Saw my first spam comment on the blog today.  A “you post they host” comment held for moderation because of my settings.  I noticed the intall of akismet about a week ago; guess it’s time to get another wordpress.com api key so I can better control spam on this blog.

One spam comment can be swatted like a fly. But perhaps one is a harbinger of things to come.  Just another thing to include in the list of stuff to help students deal with in a blog/portfolio platform, if it’s to be open.

6 comments

  1. Marcos: you can get your Akismet number here. That’s a personal license; a sitewide licenses cost $…. though B@B was able to get a free license in exchange for placing “Protected by Akismet | Blog with WordPress” in all our footers…

    Our sitewide stats pluging (which tracks Updated Blogs, New Posts, and Comments) doesn’t differentiate between spam and real comments… we’ve had 4500 or so comments in the past month, and about 2000 posts… early on, those numbers were in alignment, so I’m assuming the number of spam comments is roughly equal to the difference between the two numbers, give or take a few hundred.

    Few spam comments ever get through our Akismet.

  2. I’m not that bothered by spam, when it’s mostly controlled. As Matt indicates, the AC has some good spam blocking already installed. Akismet isn’t that tough to implement, and I’m not at all annoyed by it. I just haven’t taken the time to get the key and activate. That’s my issue. If there can be a site-wide Akismet key, as Matt suggests might be possible, this would be awesome from an institutional perspective. While I’m not annoyed about needing to add some spam protection, there are some (Marcos, for example) who might find it annoying and even confusing. Most folks probably don’t want to be bothered with this stuff, even though they definitely don’t want spam.

  3. I keep having the Akismet request for the API key every time I log on into the dashboard. It says:

    “Akismet is almost ready. You must enter your WordPress.com API key for it to work.”

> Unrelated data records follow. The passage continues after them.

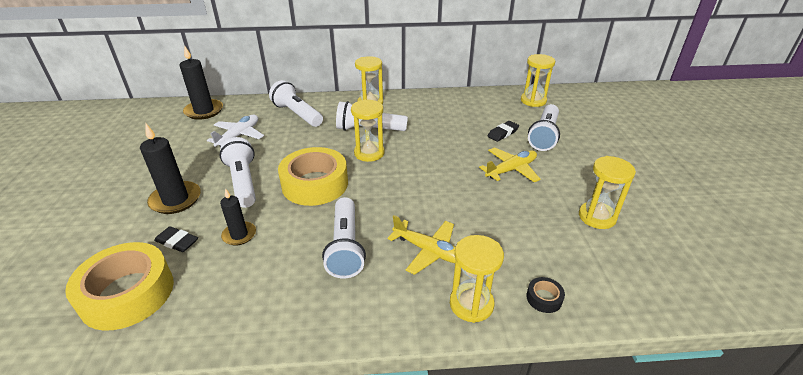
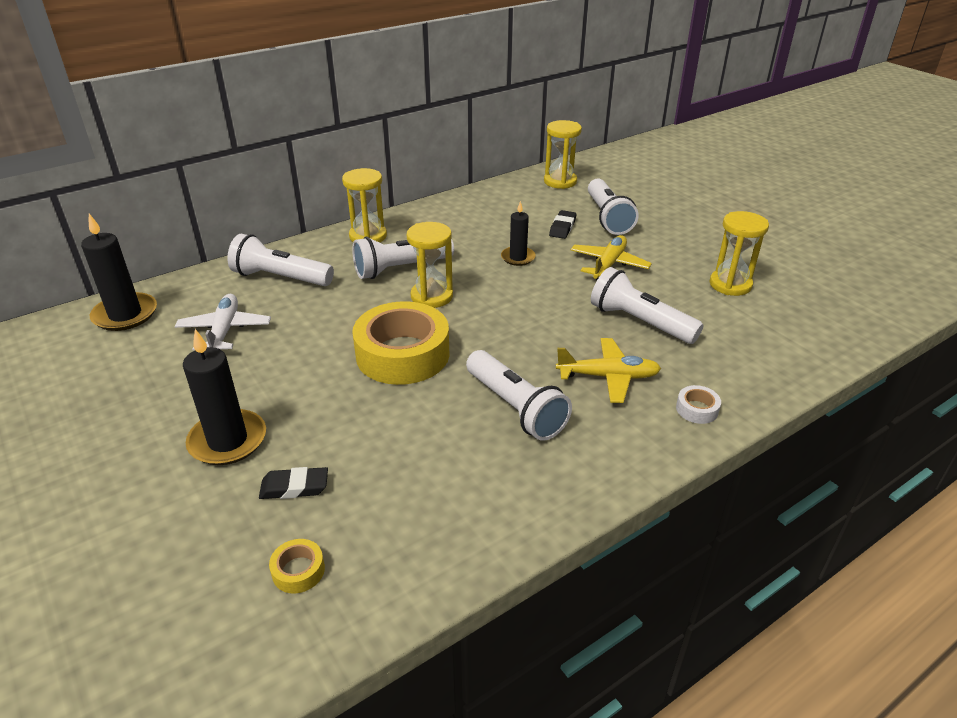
camera: 30 degrees left, 0 degrees up
(127, 293) = (298, 571): yellow tape -> yellow tape, size x0.40
(239, 235) = (371, 446): black candle -> black candle (518, 258)
(243, 182) = (302, 385): white flashlight -> white flashlight (640, 322)
(471, 304) = (697, 409): yellow hourglass -> white tape
(544, 298) = (753, 377): black tape -> none

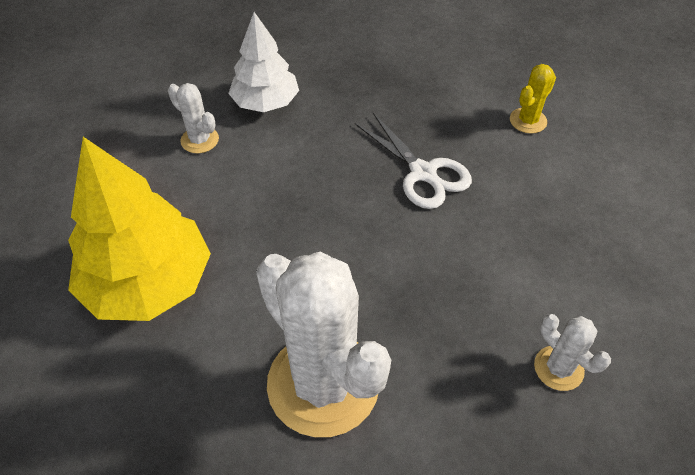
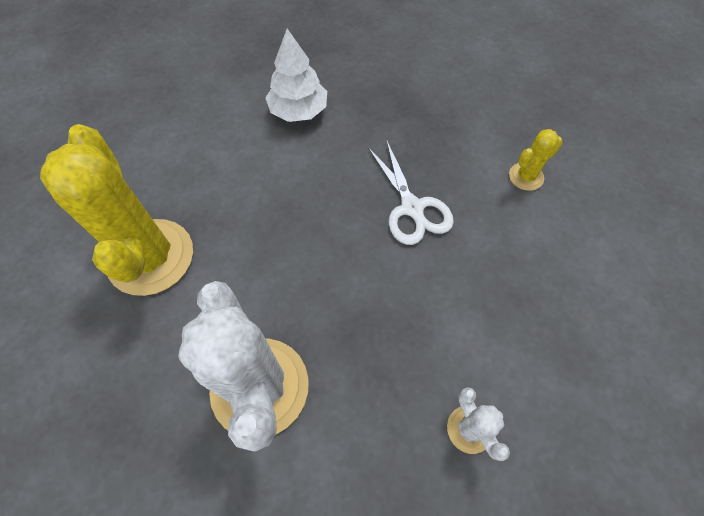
camera: 15 degrees right, 10 degrees up
(149, 282) = (151, 257): yellow tree -> yellow cactus
(200, 140) = (233, 135): white cactus -> none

  4. Can you say which things are annoying about Akismet? I haven’t worked on it yet, but it’s on my list for the summer to do a UI review and give the developer my recommendations. Any feedback you have on it (specifically, the ways it’s annoying) would be useful.

  5. Even though it’s no longer supported, I’m still running SpamKarma for our eportfolios. I’ve always found to be more effective and less annoying than Akismet. It really does stop all spam commenting completely. So far, it’s only been foiled in cases where students have actively deactivated it. When the time comes that it stops working, when an upgrade breaks it (as is probably inevitable with no-longer-supported plugins), I’ll be looking for something else. Akismet, no doubt.

  6. Right now, as you note, we’re running a few plugins sitewide — including WP-SpamFree, which commenters see only when they’re not logged into the site — and Askimet. I’ve applied for a sitewide license for Askimet so that individual users won’t have to enter their own API codes, but I haven’t heard back from WordPress about this yet.

    I think it’s important to note that WordPress has many different options that users can use to guard against spam. But if people want to encourage comments, they have to accept the fact spam is, unfortunately, one of the risks to putting open content on the web. But I think that with WP-SpamFree and Askimet (if we can get it going site-wide), most users won’t have to worry about it too much.